Prep the potatoes: If starting from raw, peel and cut potatoes into chunks. Boil in salted water until tender, then drain well.
Mash until smooth and let cool completely. Cool potatoes hold their shape better.
Mix the filling: In a large bowl, combine mashed potatoes, shredded mozzarella or cheddar, Parmesan, green onions, garlic powder, onion powder, smoked paprika, salt, pepper, and 1 egg. Stir until the mixture is evenly combined and slightly tacky.
Set up your coating station: Place the flour in one shallow bowl, the beaten 2 eggs in a second, and the panko in a third.
Add a pinch of salt and pepper to the panko and stir it in.
Form the balls: Scoop about 1 1/2 tablespoons of potato mixture and roll into a ball with your palms. Aim for golf-ball size. If you like a super-melty center, tuck a small cube of cheese inside each ball and seal it well.
Coat the balls: Roll each ball in flour, shake off excess, dip in egg, then coat thoroughly with panko.
Press gently so the crumbs stick and form an even crust.
Chill (optional but helpful): Place the coated balls on a tray and refrigerate for 15–20 minutes. This helps them keep their shape and crisp up better.
Preheat the air fryer: Set to 380°F (193°C) for 3–5 minutes.

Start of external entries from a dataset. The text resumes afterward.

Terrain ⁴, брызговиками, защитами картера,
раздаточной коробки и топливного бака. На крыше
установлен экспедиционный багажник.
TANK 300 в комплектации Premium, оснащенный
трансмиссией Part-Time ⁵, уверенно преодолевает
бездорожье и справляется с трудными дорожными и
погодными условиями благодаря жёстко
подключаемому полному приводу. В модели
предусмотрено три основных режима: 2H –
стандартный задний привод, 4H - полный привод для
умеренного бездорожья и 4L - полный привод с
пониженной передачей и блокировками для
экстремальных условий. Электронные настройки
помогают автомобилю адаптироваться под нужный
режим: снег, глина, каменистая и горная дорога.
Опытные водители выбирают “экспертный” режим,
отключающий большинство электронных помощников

A hot basket helps prevent sticking and promotes browning.
Air fry in batches: Lightly spray the basket with oil.
Arrange the balls in a single layer with space between them. Spray the tops lightly with oil as well.
Cook: Air fry at 380°F (193°C) for 10–12 minutes, turning halfway through. They’re done when golden brown and crisp.
If they look pale, add 2–3 more minutes.
Serve hot: Let them rest for 2 minutes so the cheese settles, then serve with your favorite dipping sauce.